Source |
## START

My Experience Taking a Gap Year after High School
When it come to attending college and pursuing a higher education, there are so many different factors that come into play regarding what experience is right for each person. It is widely reinforced in my experience that college is an experience most people benefit from, and that those who do not attend college, wish that they had. With this in mind, I have always assumed that I would go to college after finishing high school and this just made sense to me. I did not know how I was going to pay for it and I did not know what major I would pursue, but in the back of my mind I just figured I would go to college because that was what I was supposed to do from my perspective.
So naturally, I kept good grades throughout my high school years, and in junior year, joined a program called running start. This program allowed me to actually complete my associate’s degree by the time I graduated high school, finishing with both a high school diploma as well as a college degree. This was a no brainer for me and while I don’t think it is right for everyone, it was a great opportunity for me to save money down the road as well as time, being able to transfer into a four year university right after high school already halfway to a bachelor’s.
So, coming into my senior year of high school, I was considered ahead of many of my peers in a lot of ways, and should not have had much to worry about, theoretically. The route that my brain went however, was taking on a realization that I had to have the rest of my life figured out, and now. I decided that I was going to have to choose my major right away since I was actually already two years into college, and I had not a clue about what I wanted to do for a job. It was right about this time that I became more self-aware of the fact that pretty soon my life is in my own hands, and I must figure out a way to create a lifestyle for myself that I am proud of, and enjoy. During this time, I found myself taking on tons of pressure, feeling like I could not find a desirable choice, because while I knew of some fields that interest me, I did not know what the day-to-day activities of those jobs would entail and whether I would enjoy or be good at them.
With this in mind, I did not want to go off to school and spend lots of time and money, on an investment which I feared would not actually pay off in any way shape or form, and I would live a life, working a job that I hated because when I was eighteen years old, I made the decision to pursue this certain career path. I had applied to two different schools, with the intention of going to the University of Manoa, in Hawaii and was accepted and that was beginning to look like where life was taking me. But as the date neared, I just couldn’t allow myself to travel to an island, thousands of miles from my house, and rack up thousands of dollars in debt (many more thousands than the miles from my house), just to possibly obtain a degree I either don’t use or don’t find rewarding.
So here was the alternative: Gap. Year.
What have I learned taking this gap year for myself?
A ton!
What it all boils down to, was having time. I had time to think. I had time out of school where I had no date in front of me for what I had to get done. I was still living with my parents and saving money in this regard, working a close to minimum wage job, and just taking my foot off of the gas for the first time, really ever. This time was so invaluable to me in so many ways, because I was able to think about so much that I had not thought of before, and make more rational decisions after having more rational realizations.

## END

Data excerpts

## START

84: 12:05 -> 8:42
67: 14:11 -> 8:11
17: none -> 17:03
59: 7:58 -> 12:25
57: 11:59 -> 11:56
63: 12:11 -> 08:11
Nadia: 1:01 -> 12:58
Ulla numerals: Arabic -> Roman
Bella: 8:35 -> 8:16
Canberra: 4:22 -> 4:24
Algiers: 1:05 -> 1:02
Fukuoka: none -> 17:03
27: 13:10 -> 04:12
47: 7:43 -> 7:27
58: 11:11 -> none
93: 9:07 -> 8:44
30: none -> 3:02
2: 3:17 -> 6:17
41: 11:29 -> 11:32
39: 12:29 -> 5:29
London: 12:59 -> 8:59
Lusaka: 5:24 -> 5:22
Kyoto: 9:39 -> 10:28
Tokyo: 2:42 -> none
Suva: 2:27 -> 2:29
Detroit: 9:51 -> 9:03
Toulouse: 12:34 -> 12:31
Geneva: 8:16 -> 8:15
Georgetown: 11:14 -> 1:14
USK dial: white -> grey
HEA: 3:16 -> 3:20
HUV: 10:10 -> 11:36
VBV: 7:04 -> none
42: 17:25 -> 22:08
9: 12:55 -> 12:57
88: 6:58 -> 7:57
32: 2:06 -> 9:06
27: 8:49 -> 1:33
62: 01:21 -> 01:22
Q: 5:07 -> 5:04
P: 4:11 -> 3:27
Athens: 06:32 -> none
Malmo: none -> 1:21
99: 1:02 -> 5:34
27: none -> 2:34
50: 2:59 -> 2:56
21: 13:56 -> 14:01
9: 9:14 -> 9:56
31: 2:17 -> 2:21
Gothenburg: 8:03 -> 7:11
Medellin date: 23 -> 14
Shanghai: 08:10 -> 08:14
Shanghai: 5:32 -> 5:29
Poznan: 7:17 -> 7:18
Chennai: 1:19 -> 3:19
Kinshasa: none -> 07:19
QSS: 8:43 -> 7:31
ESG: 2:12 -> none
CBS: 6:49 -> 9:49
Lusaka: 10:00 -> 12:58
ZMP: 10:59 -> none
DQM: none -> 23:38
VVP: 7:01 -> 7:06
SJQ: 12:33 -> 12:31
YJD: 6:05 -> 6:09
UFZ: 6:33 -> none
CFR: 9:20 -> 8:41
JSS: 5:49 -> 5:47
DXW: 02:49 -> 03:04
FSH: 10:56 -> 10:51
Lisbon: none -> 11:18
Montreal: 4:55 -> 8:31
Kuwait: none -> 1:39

## END

Task instructions | Render this sentence from the gap year essay in Spanish: "This program allowed me to actually complete my associate’s degree by the time I graduated high school, finishing with both a high school diploma as well as a college degree."

Finished answer | Este programa me permitió completar de hecho mi título de asociado para cuando me gradué de la preparatoria, terminando con un diploma de preparatoria y también con un título universitario.